Para contrarrestar esos riesgos, el colegio asumió el compromiso de brindar una base fuerte en los temas de cultura autóctona, asegurándose de que la tecnología sirva para protegerla y potenciarla: cuanto más sepan los muchachos de dónde provienen, con más cariño protegerán su herencia indígena.
“Queremos que las herramientas que tenemos a mano ahora sirvan para proteger nuestra cultura, no para que se pierda”.
El resultado
Aureliano sigue sentado en las butacas del Teatro Bomberos, esperando su turno. Tal como lo hizo cuando ganó las eliminatorias institucionales, distritales y regionales del FEA.
Ahora, a las puertas de mostrar su obra en la final nacional al mismo tiempo que decenas de otros estudiantes provenientes de zonas mucho menos remotas que Sepecue y con más y mejores oportunidades que sus coterráneos, a Aureliano le brota en el pecho otra sensación además de la ansiedad y los nervios.
De pronto siente orgullo.
Siente que representa a su gente, la gente de piel curtida y manos fuertes, de espaldas laboriosas y dientes límpidos; que representa a sus compañeros, los muchachos que sudan en las aulas calientes del Liceo de Sepecue.

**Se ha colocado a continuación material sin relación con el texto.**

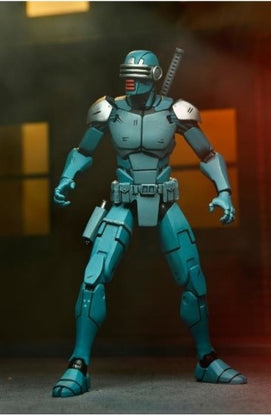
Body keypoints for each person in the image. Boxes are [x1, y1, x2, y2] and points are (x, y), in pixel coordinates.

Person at [52, 50, 247, 397]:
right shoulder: (109, 110)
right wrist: (68, 177)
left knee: (193, 278)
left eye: (138, 76)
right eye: (127, 76)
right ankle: (78, 365)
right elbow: (83, 151)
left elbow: (207, 154)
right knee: (93, 279)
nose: (131, 83)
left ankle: (206, 359)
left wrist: (224, 191)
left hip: (164, 200)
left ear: (155, 76)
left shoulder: (176, 112)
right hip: (123, 200)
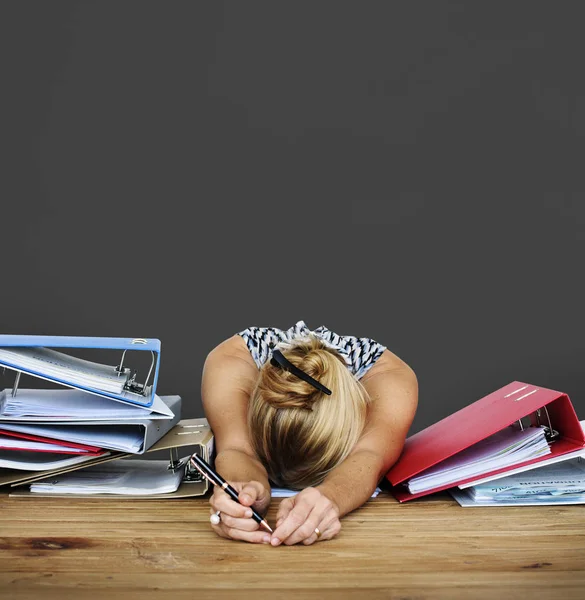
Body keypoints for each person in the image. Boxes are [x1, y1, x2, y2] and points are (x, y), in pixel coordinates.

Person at [201, 320, 418, 546]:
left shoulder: (393, 379)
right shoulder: (228, 362)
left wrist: (331, 497)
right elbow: (237, 448)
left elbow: (369, 457)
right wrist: (243, 489)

Piensa en su sueño de ser reportero, de seguir creando producciones audiovisuales. Piensa en lo mucho que la tecnología transformó la experiencia colegial para él y para los suyos. Piensa en la oportunidad que tiene ahora de mostrar su video en contra del bullying en la final nacional del Festival Estudiantil de las Artes.
Todavía no sabe que va a ganar. Lo que sí sabe, lo que repetirá muchos meses después cuando un periodista de La Nación lo entreviste, es que en su pueblo, en su gente indígena, hay mucho talento. Lo que falta es apoyo, como el que él recibió en el colegio. “En Talamanca hay todo tipo de talento, pero faltan manos que nos ayuden a salir adelante”.